In Maine, to recover for intentional infliction of emotional distress a plaintiff must demonstrate, inter alia, emotional distress so severe that "no reasonable [person] could be expected to endure it." Colford v. Chubb Life Ins. Co. of Am,, 687 A.2d 609, 616 (Me. 1996). Likewise, the Law Court has "never held that liability can be imposed upon a defendant for the negligent infliction of emotional distress of some degree less than severe." Fuller v. Central Maine Power Co., 598 A.2d 457, 459-60 (Me. 1991) (citing Gammon v. Osteopathic Hosp. of Maine, Inc., 534 A.2d 1282, 1286 n.9 (Me. 1987)).

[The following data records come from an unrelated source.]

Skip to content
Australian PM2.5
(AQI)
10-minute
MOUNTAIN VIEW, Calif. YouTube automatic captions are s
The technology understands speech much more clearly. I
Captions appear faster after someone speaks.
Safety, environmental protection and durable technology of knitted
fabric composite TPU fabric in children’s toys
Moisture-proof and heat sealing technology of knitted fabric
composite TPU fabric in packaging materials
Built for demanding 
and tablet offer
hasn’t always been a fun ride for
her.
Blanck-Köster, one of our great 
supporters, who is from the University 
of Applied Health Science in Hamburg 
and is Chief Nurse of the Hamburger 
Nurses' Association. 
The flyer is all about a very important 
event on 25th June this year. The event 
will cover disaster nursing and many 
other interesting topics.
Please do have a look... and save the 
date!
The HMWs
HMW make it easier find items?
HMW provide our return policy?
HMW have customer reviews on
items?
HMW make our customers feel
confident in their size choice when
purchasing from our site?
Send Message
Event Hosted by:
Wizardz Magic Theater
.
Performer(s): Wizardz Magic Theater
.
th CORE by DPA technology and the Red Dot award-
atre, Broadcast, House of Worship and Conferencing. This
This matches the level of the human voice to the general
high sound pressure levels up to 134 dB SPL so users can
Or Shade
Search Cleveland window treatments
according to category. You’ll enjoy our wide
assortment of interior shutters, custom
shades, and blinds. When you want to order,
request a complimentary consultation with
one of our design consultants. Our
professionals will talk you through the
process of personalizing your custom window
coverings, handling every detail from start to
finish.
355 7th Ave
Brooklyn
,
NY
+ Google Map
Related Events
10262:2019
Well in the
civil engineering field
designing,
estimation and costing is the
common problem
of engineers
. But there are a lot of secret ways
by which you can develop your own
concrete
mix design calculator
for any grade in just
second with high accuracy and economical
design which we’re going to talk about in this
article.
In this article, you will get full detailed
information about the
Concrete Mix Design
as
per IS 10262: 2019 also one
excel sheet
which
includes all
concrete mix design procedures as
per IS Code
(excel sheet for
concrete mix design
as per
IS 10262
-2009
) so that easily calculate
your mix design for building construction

I agree with National Semiconductor that any emotional distress revealed by the present record lacks the requisite severity. As the plaintiff notes, Gammon eliminated any requirement of "physical impact, objective manifestation, underlying or accompanying tort, or special circumstances" to recover for negligent infliction of emotional distress. Gammon, 534 A.2d at 1283-85 (also noting that plaintiff's failure to seek mental health treatment did not preclude recovery). But in so holding, the Law Court stressed that it did not intend to "provide compensation for hurt feelings of the supersensitive plaintiff." Id. at 1285. Because the emotional stress suffered by the plaintiff was not severe, National Semiconductor would be entitled to summary judgment on the emotional distress claims in any event.

IV. Conclusion

For the foregoing reasons, I recommend that the pending motions for summary judgment be DENIED AS MOOT to the extent that they apply to the now-dismissed defendant National Semiconductor (Maine), Inc., but that the motion for summary judgment filed by both defendants be GRANTED as to defendant National Semiconductor, Inc. and that, accordingly, judgment be entered in favor of National Semiconductor, Inc. on the claims for defamation (count III), intentional infliction of emotional distress (count IV) and negligent infliction of emotional distress (count V).

NOTICE

A party may file objections to those specified portions of a magistrate judge's report or proposed findings or recommended decisions entered pursuant to 28 U.S.C. § 636(b)(1)(B) for which de novo review by the district court is sought, together with a supporting memorandum, within ten (10) days after being served with a copy thereof. A responsive memorandum shall be filed within ten (10) days after the filing of the objection.

Failure to file a timely objection shall constitute a waiver of the right to de novo review by the district court and to appeal the district court's order.

Dated this 19th day of February, 1998.

1. The excerpts of the Smith Deposition provided by the plaintiff do not include page numbers. Smith identifies himself as National Semiconductor's human resources director at the second page of the deposition excerpt.

2. Page 107 of the Filaroski Deposition is part of the excerpt of this document appended to the National Semiconductor SMF. National Semiconductor concedes that the plaintiff is, in fact, bald. National Semiconductor SMF at ¶ 21.